*EXERCISE DIRECTIONS:* Edit the material below by replacing every occurrence of "Property List" with "Property Inspector" and leaving everything else as it is.

*EXTRACTED INFORMATION:*

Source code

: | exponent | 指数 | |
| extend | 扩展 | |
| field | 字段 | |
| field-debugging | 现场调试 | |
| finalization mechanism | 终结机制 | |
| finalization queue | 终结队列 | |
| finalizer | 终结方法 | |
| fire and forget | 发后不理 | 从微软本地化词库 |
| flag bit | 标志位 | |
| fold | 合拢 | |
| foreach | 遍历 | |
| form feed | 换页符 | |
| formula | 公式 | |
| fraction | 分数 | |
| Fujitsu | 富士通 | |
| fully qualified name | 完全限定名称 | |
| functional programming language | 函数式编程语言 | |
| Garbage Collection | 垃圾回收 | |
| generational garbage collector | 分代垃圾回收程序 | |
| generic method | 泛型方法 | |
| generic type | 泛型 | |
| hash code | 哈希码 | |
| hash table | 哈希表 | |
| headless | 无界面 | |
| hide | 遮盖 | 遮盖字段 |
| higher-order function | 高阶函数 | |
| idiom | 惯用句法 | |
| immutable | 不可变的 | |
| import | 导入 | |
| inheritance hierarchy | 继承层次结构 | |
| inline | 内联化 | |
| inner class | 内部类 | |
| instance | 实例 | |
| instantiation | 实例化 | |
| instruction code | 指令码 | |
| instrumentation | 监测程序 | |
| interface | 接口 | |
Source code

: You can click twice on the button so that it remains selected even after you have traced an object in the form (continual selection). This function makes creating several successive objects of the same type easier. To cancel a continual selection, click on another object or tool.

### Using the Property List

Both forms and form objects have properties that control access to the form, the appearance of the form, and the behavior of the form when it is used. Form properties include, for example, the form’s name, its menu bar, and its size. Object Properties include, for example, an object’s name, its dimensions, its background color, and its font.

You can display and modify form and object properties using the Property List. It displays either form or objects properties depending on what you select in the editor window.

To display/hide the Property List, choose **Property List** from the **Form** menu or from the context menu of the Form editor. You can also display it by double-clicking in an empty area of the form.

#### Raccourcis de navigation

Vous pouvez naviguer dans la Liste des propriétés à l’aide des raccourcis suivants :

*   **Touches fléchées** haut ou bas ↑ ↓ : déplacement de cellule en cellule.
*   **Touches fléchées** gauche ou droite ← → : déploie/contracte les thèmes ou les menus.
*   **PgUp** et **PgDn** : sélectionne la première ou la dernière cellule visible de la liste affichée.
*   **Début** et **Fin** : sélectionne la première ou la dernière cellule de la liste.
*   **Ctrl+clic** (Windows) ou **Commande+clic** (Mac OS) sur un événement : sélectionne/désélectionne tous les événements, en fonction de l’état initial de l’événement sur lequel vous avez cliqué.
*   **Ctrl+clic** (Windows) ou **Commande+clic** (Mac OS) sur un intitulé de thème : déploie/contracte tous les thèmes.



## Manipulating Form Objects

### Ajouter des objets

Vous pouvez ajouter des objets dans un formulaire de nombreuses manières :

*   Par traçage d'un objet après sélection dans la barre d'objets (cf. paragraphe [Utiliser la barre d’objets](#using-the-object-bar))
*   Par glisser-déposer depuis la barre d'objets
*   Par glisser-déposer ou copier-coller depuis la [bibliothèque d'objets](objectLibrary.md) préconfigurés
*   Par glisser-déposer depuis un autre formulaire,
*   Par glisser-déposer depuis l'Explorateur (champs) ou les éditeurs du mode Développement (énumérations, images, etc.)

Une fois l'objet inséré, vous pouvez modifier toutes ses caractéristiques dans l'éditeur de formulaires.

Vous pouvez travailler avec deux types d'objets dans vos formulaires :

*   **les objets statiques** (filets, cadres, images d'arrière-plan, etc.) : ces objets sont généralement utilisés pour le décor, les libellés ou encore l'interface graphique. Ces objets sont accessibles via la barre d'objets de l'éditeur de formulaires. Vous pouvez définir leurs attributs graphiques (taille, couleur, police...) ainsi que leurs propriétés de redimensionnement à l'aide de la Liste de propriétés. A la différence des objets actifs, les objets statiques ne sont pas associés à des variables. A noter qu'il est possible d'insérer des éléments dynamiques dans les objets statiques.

*RESPONSE TO THE TASK:*
Source code

: | exponent | 指数 | |
| extend | 扩展 | |
| field | 字段 | |
| field-debugging | 现场调试 | |
| finalization mechanism | 终结机制 | |
| finalization queue | 终结队列 | |
| finalizer | 终结方法 | |
| fire and forget | 发后不理 | 从微软本地化词库 |
| flag bit | 标志位 | |
| fold | 合拢 | |
| foreach | 遍历 | |
| form feed | 换页符 | |
| formula | 公式 | |
| fraction | 分数 | |
| Fujitsu | 富士通 | |
| fully qualified name | 完全限定名称 | |
| functional programming language | 函数式编程语言 | |
| Garbage Collection | 垃圾回收 | |
| generational garbage collector | 分代垃圾回收程序 | |
| generic method | 泛型方法 | |
| generic type | 泛型 | |
| hash code | 哈希码 | |
| hash table | 哈希表 | |
| headless | 无界面 | |
| hide | 遮盖 | 遮盖字段 |
| higher-order function | 高阶函数 | |
| idiom | 惯用句法 | |
| immutable | 不可变的 | |
| import | 导入 | |
| inheritance hierarchy | 继承层次结构 | |
| inline | 内联化 | |
| inner class | 内部类 | |
| instance | 实例 | |
| instantiation | 实例化 | |
| instruction code | 指令码 | |
| instrumentation | 监测程序 | |
| interface | 接口 | |
Source code

: You can click twice on the button so that it remains selected even after you have traced an object in the form (continual selection). This function makes creating several successive objects of the same type easier. To cancel a continual selection, click on another object or tool.

### Using the Property Inspector

Both forms and form objects have properties that control access to the form, the appearance of the form, and the behavior of the form when it is used. Form properties include, for example, the form’s name, its menu bar, and its size. Object Properties include, for example, an object’s name, its dimensions, its background color, and its font.

You can display and modify form and object properties using the Property Inspector. It displays either form or objects properties depending on what you select in the editor window.

To display/hide the Property Inspector, choose **Property Inspector** from the **Form** menu or from the context menu of the Form editor. You can also display it by double-clicking in an empty area of the form.

#### Raccourcis de navigation

Vous pouvez naviguer dans la Liste des propriétés à l’aide des raccourcis suivants :

*   **Touches fléchées** haut ou bas ↑ ↓ : déplacement de cellule en cellule.
*   **Touches fléchées** gauche ou droite ← → : déploie/contracte les thèmes ou les menus.
*   **PgUp** et **PgDn** : sélectionne la première ou la dernière cellule visible de la liste affichée.
*   **Début** et **Fin** : sélectionne la première ou la dernière cellule de la liste.
*   **Ctrl+clic** (Windows) ou **Commande+clic** (Mac OS) sur un événement : sélectionne/désélectionne tous les événements, en fonction de l’état initial de l’événement sur lequel vous avez cliqué.
*   **Ctrl+clic** (Windows) ou **Commande+clic** (Mac OS) sur un intitulé de thème : déploie/contracte tous les thèmes.



## Manipulating Form Objects

### Ajouter des objets

Vous pouvez ajouter des objets dans un formulaire de nombreuses manières :

*   Par traçage d'un objet après sélection dans la barre d'objets (cf. paragraphe [Utiliser la barre d’objets](#using-the-object-bar))
*   Par glisser-déposer depuis la barre d'objets
*   Par glisser-déposer ou copier-coller depuis la [bibliothèque d'objets](objectLibrary.md) préconfigurés
*   Par glisser-déposer depuis un autre formulaire,
*   Par glisser-déposer depuis l'Explorateur (champs) ou les éditeurs du mode Développement (énumérations, images, etc.)

Une fois l'objet inséré, vous pouvez modifier toutes ses caractéristiques dans l'éditeur de formulaires.

Vous pouvez travailler avec deux types d'objets dans vos formulaires :

*   **les objets statiques** (filets, cadres, images d'arrière-plan, etc.) : ces objets sont généralement utilisés pour le décor, les libellés ou encore l'interface graphique. Ces objets sont accessibles via la barre d'objets de l'éditeur de formulaires. Vous pouvez définir leurs attributs graphiques (taille, couleur, police...) ainsi que leurs propriétés de redimensionnement à l'aide de la Liste de propriétés. A la différence des objets actifs, les objets statiques ne sont pas associés à des variables. A noter qu'il est possible d'insérer des éléments dynamiques dans les objets statiques.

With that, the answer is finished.